Most psychiatrists didn't believe in the chemical imbalance theory. It didn't fit with the way they saw that the drugs worked, with depression not showing improvement for four weeks after taking them.
Many medical practitioners with less advanced understanding of depression and neuroscience were happy to repeat this message to their patients. The message was effective and popular. It has been said many times.
There is no evidence to support the chemical imbalance theory and the new paper by Moncrieff and colleagues reiterates that. The article has received a lot of media attention.
The study found that it undermines the effectiveness of antidepressants.

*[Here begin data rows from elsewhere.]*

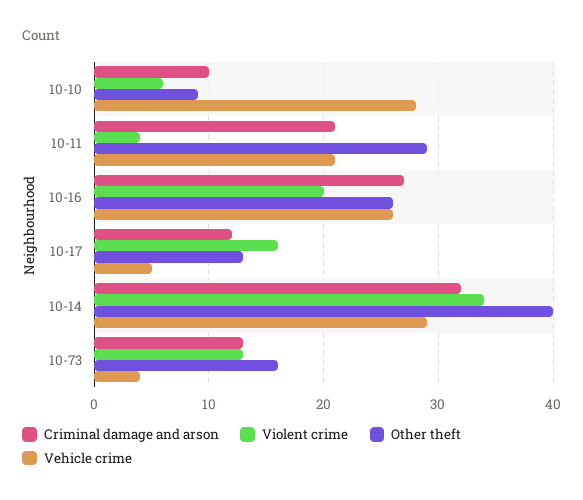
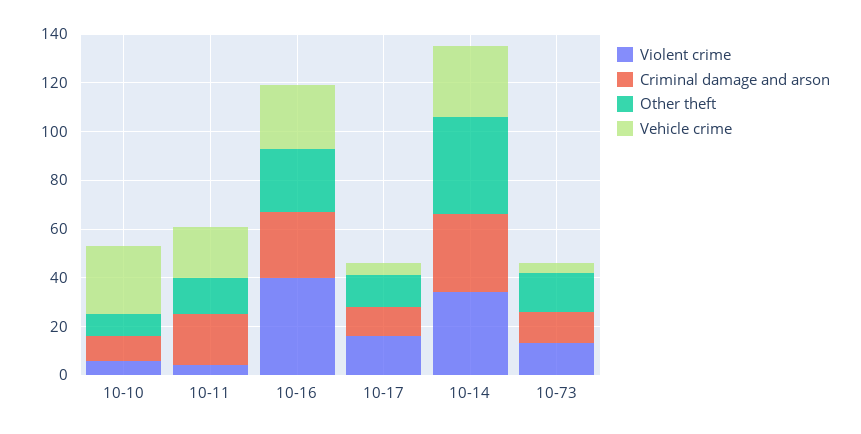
  {
    "Criminal damage and arson": {
      "10-10": 10,
      "10-11": 21,
      "10-16": 27,
      "10-17": 12,
      "10-14": 32,
      "10-73": 13
    },
    "Violent crime": {
      "10-10": 6,
      "10-11": 4,
-     "10-16": 20,
+     "10-16": 40,
      "10-17": 16,
      "10-14": 34,
      "10-73": 13
    },
    "Other theft": {
      "10-10": 9,
-     "10-11": 29,
+     "10-11": 15,
      "10-16": 26,
      "10-17": 13,
      "10-14": 40,
      "10-73": 16
    },
    "Vehicle crime": {
      "10-10": 28,
      "10-11": 21,
      "10-16": 26,
      "10-17": 5,
      "10-14": 29,
      "10-73": 4
    }
  }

A misunderstanding of medical science is shown. It's a pragmatic field of medicine. It has been proven that a treatment works before it understands how it works.
We don't know the mechanisms of action of many commonly used medicines. Knowing how they worked gave the motivation to establish how they worked.
There is convincing evidence that the drugs are effective for depression. They are not effective for everyone, but they are more effective than placebo treatments.
The magnitude of the difference between the drugs and placebo isn't good enough to justify their use. It's a matter of opinions. Many people report benefits even though some people report no benefits or harm.
We don't know how antidepressants work. The brain is made of many parts. We don't know how general anaesthesia works. Few people would refuse an analgesia if they were going to have a surgery.
It is of little consequence that the mechanism of action of an anti-depressant is unknown.
Let's put the theory to rest. While we search for better treatments, we should keep trying to understand depression.
Many people with depression can be helped by eating, exercising and sleeping. It can be very useful. It is for people who struggle with depression that we need to keep trying to find better treatments.